Clay Anderson

Clay Anderson

NBC Storm Team4 Meteorologist

Clay Anderson is not a stranger to NBC4. In fact, this is not his first time forecasting the weather for residents within the Washington Capitol Region. He began his career in the local area as an USAF weather forecaster stationed at Andrews Air Force Base. His requirements included not only providing local area weather forecasts but acting as one of the primary military and government aviation forecasters. He also was a member of the Air Force One (AF-1) weather support team.

After a career took him around the corner and around the world – from forecasting cyclones in the Tropics to geomagnetic storms in Outer Space, Clay was always that someone who kept his eyes on the sky. Born and raised in the “City of Brotherly Love” (Philadelphia), Clay experienced all four seasons every year. He always wondered the basic things. Why does it rain? What’s the difference between storm clouds and snow clouds? He found the answers to those questions and more, after he joined the Air Force and formally studied meteorology.

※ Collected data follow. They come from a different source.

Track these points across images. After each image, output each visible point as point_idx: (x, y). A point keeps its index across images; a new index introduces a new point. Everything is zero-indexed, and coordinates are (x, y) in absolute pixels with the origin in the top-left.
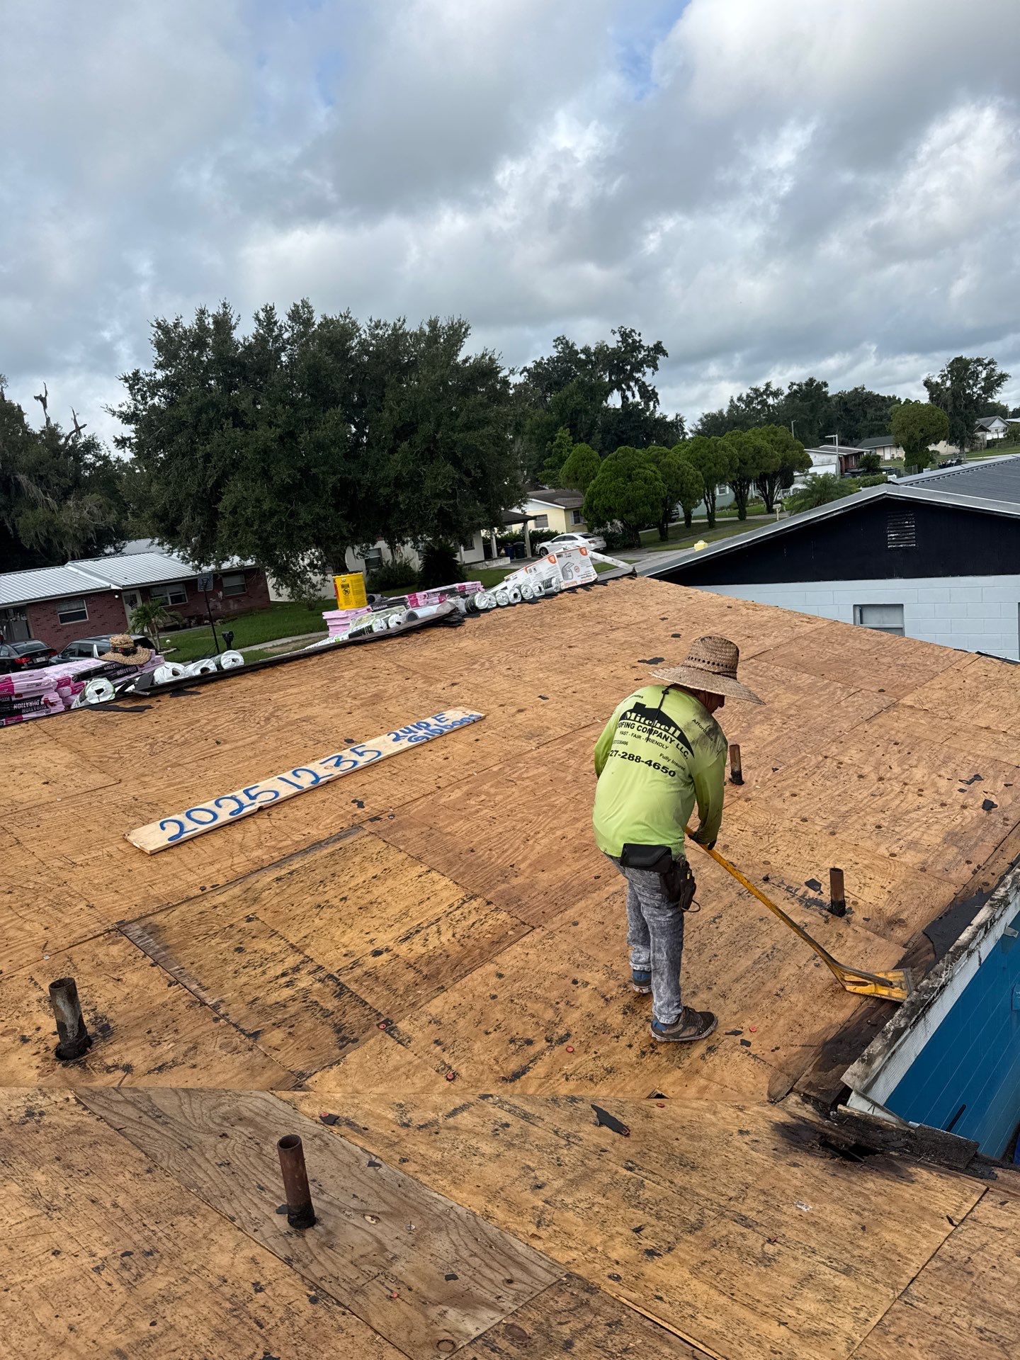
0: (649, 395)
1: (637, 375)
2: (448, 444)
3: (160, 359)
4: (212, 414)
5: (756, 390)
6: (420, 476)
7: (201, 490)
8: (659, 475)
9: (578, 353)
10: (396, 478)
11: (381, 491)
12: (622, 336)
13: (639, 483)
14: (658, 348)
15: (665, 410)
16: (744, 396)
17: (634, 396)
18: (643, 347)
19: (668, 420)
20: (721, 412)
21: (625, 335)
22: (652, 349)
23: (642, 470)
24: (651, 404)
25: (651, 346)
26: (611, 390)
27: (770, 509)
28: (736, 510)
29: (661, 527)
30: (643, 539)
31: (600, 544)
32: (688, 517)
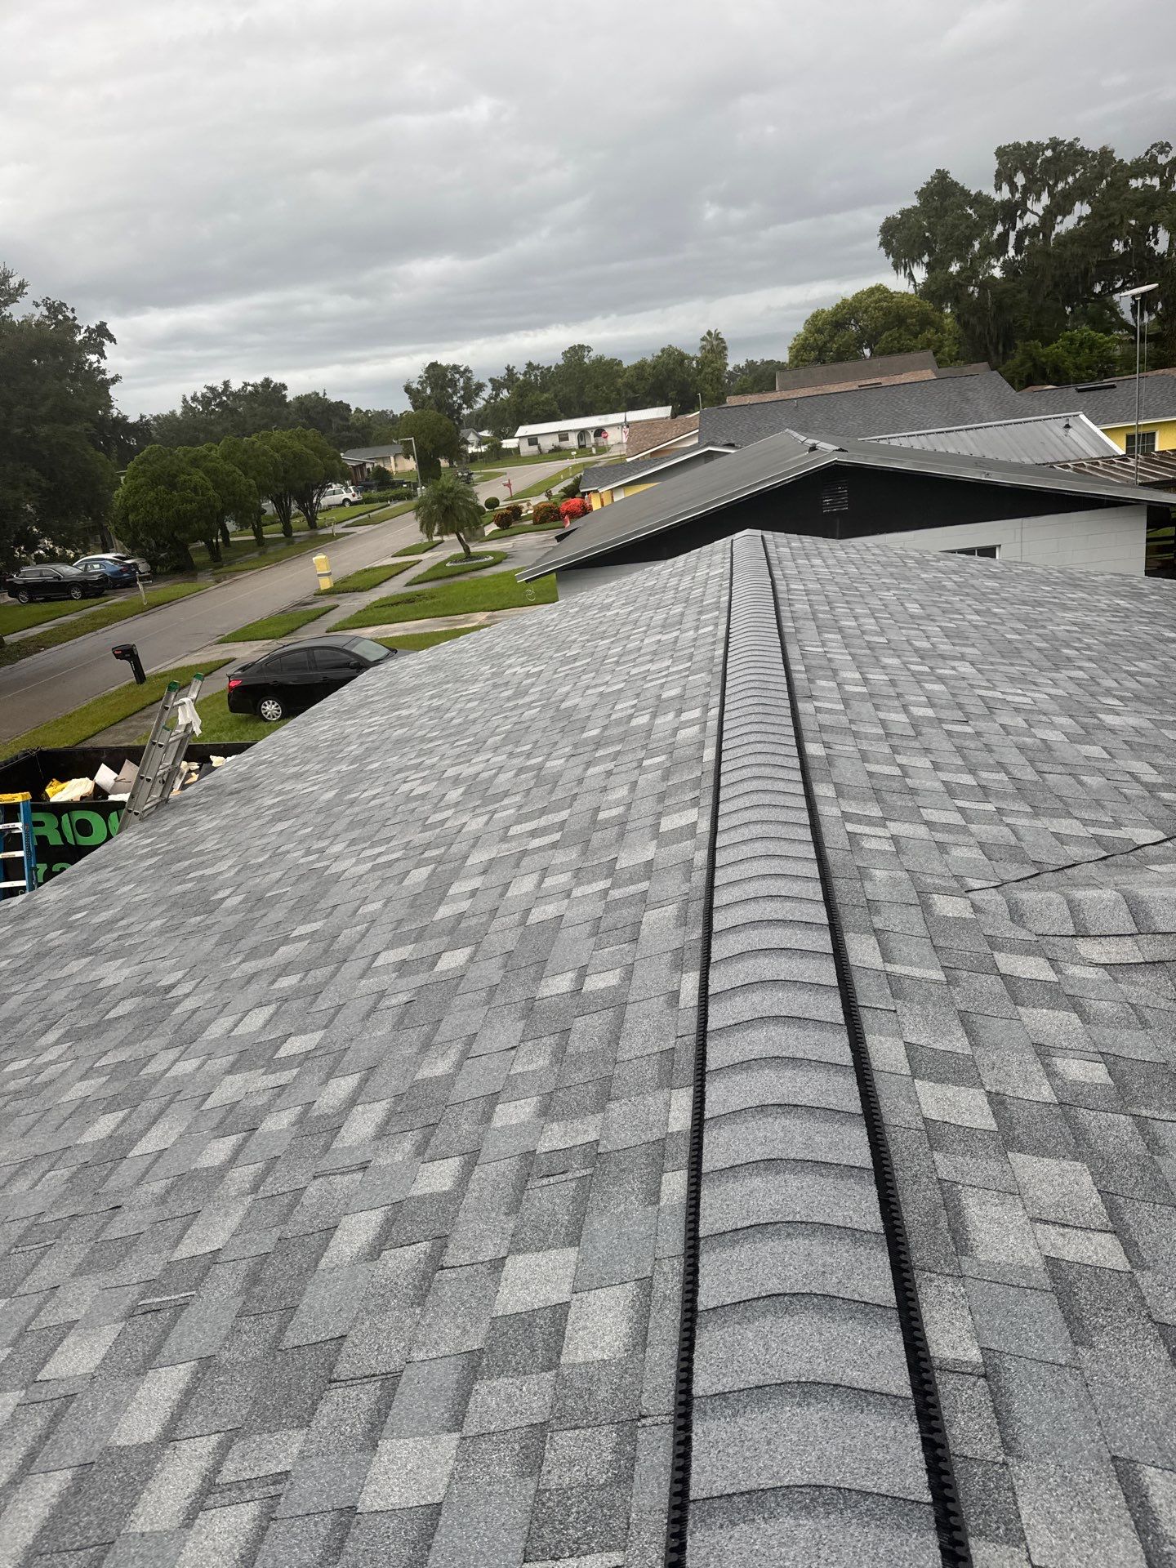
5: (212, 389)
8: (210, 483)
12: (48, 309)
14: (102, 331)
15: (122, 409)
16: (199, 395)
18: (80, 327)
19: (131, 420)
20: (173, 413)
21: (53, 310)
22: (93, 331)
23: (188, 477)
25: (92, 327)
27: (312, 524)
28: (280, 526)
29: (209, 544)
30: (195, 560)
31: (143, 567)
32: (226, 534)
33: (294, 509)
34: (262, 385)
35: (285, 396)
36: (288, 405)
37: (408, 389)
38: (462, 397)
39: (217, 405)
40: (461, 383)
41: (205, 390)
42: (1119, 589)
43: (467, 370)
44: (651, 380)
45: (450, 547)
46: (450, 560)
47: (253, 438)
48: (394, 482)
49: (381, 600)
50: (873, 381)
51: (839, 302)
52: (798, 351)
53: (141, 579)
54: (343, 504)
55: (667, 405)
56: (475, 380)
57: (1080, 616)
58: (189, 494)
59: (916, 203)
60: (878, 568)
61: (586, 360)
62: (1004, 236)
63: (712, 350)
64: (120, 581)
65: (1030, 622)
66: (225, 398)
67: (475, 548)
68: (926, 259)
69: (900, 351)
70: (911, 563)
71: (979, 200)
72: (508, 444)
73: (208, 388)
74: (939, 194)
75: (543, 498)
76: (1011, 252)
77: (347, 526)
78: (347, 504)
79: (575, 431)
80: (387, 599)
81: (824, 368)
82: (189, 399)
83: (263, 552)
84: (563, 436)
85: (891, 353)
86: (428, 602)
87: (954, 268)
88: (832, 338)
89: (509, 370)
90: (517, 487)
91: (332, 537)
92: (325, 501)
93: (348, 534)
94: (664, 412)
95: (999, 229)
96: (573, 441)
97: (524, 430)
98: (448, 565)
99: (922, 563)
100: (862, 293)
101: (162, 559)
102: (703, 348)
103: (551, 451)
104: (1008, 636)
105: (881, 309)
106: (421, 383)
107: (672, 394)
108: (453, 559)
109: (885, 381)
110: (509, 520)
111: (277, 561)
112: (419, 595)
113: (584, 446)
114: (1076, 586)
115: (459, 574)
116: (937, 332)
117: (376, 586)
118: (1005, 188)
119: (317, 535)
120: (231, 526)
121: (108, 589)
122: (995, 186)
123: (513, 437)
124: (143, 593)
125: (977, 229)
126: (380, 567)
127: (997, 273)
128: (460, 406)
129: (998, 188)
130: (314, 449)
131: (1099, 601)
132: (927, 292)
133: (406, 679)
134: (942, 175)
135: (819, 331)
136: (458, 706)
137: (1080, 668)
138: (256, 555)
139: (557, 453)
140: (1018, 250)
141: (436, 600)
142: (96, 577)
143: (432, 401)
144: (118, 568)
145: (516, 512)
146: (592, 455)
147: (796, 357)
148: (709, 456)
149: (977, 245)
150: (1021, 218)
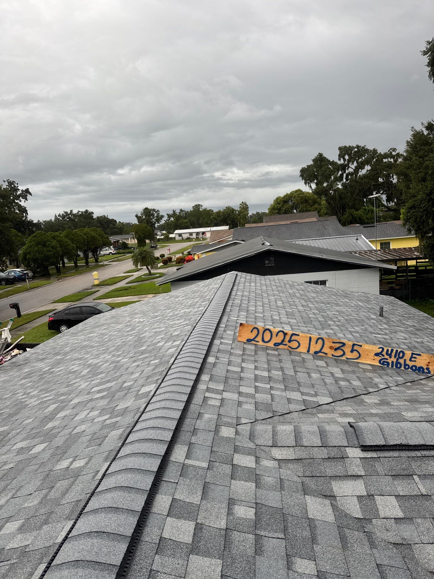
0: (23, 210)
1: (16, 201)
5: (66, 213)
14: (27, 191)
16: (61, 214)
18: (19, 189)
19: (34, 222)
20: (51, 220)
21: (10, 183)
23: (50, 243)
24: (25, 214)
25: (24, 190)
27: (97, 261)
28: (84, 261)
29: (57, 267)
30: (51, 272)
31: (30, 274)
32: (64, 263)
33: (90, 255)
34: (85, 212)
35: (93, 216)
36: (94, 219)
37: (137, 216)
38: (156, 219)
39: (68, 218)
40: (156, 215)
42: (362, 298)
43: (158, 211)
44: (222, 217)
45: (144, 271)
46: (144, 275)
47: (77, 230)
48: (129, 247)
49: (116, 289)
50: (295, 221)
51: (285, 194)
52: (271, 210)
53: (28, 279)
54: (109, 254)
55: (227, 225)
56: (161, 214)
57: (341, 309)
58: (50, 249)
59: (312, 163)
60: (274, 288)
61: (201, 209)
62: (342, 175)
63: (244, 208)
64: (20, 279)
65: (321, 310)
66: (70, 216)
67: (153, 271)
68: (315, 181)
69: (306, 211)
70: (288, 286)
71: (333, 163)
72: (171, 236)
73: (64, 212)
74: (319, 161)
75: (181, 255)
76: (344, 180)
77: (109, 262)
78: (111, 254)
79: (195, 232)
80: (117, 288)
81: (280, 216)
82: (57, 215)
83: (77, 270)
84: (191, 234)
85: (303, 212)
86: (133, 290)
87: (325, 185)
88: (283, 206)
89: (174, 211)
90: (172, 251)
91: (103, 266)
92: (102, 253)
93: (109, 265)
94: (226, 228)
95: (340, 172)
96: (194, 236)
97: (177, 232)
98: (143, 277)
99: (292, 286)
100: (293, 191)
101: (38, 271)
102: (240, 207)
103: (186, 239)
104: (310, 315)
105: (300, 197)
106: (142, 214)
107: (229, 222)
108: (145, 275)
109: (299, 221)
110: (167, 262)
111: (81, 273)
112: (130, 287)
113: (198, 238)
114: (345, 297)
115: (146, 280)
116: (319, 206)
117: (115, 283)
118: (342, 160)
119: (98, 265)
120: (66, 261)
121: (16, 281)
122: (339, 159)
123: (173, 234)
124: (28, 284)
125: (332, 172)
126: (118, 277)
127: (340, 186)
128: (155, 223)
129: (340, 160)
130: (100, 235)
131: (352, 303)
132: (316, 192)
133: (102, 321)
134: (321, 155)
135: (279, 204)
136: (110, 333)
137: (332, 329)
138: (74, 271)
139: (188, 239)
140: (347, 179)
141: (135, 289)
142: (12, 277)
143: (145, 220)
144: (21, 274)
145: (170, 259)
146: (201, 241)
147: (271, 212)
148: (235, 244)
149: (333, 178)
150: (348, 169)
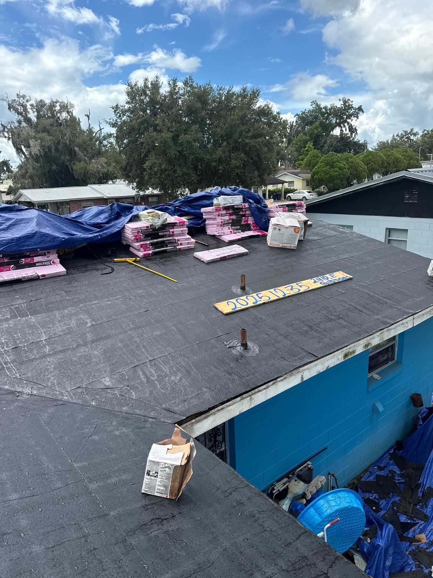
0: (353, 130)
1: (348, 120)
2: (244, 144)
3: (129, 100)
4: (145, 125)
5: (406, 132)
6: (230, 158)
7: (139, 158)
8: (347, 166)
9: (321, 109)
10: (219, 158)
11: (212, 164)
12: (344, 102)
13: (337, 169)
14: (360, 109)
15: (359, 138)
16: (400, 134)
17: (346, 130)
18: (353, 108)
19: (360, 142)
20: (387, 141)
21: (345, 102)
22: (357, 109)
23: (338, 163)
24: (354, 134)
25: (357, 107)
26: (336, 127)
41: (402, 132)
82: (395, 135)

After the military, Clay all but “fell” into broadcast television quite by accident. While answering a classified ad in Omaha, Nebraska, Clay became a broadcast television intern for the CBS affiliate in Lincoln, about 40 miles west. Once his internship was over, he created a TV resume tape even though he had never stood in front of the “green screen.” As fate allowed, Clay received his first TV job before winter settled into the plains.

Clay started television at KRDO, the ABC affiliate in Colorado Springs, also worked on Sunday nights with their sister radio station. From the Rockies, he traveled to Dayton, Ohio. Clay was hired as the Chief Meteorologist for both the NBC and FOX affiliates – NBC22 and FOX45 respectively. Also, while in Dayton, he had the rare opportunity to anchor a weather broadcast live from the White House! This was an invitation-only event that co-insides with the initial National Conference on Global Warming and Climate Change led by President Bill Clinton.

From Dayton, Clay returned to Washington, DC, this time as a member of the WRC-TV / NBC4’s Storm Team. Weather highlights were many, to include tracking Hurricane Katrina from the Gulf through the Mid-West to forecasting and reporting the path of Hurricane Isabel as it traveled from the Atlantic, into the Chesapeake Bay, and up the Tidal Potomac where it impacted the entire Washington Metro area. Now, he has returned. Who says you can’t come home again!!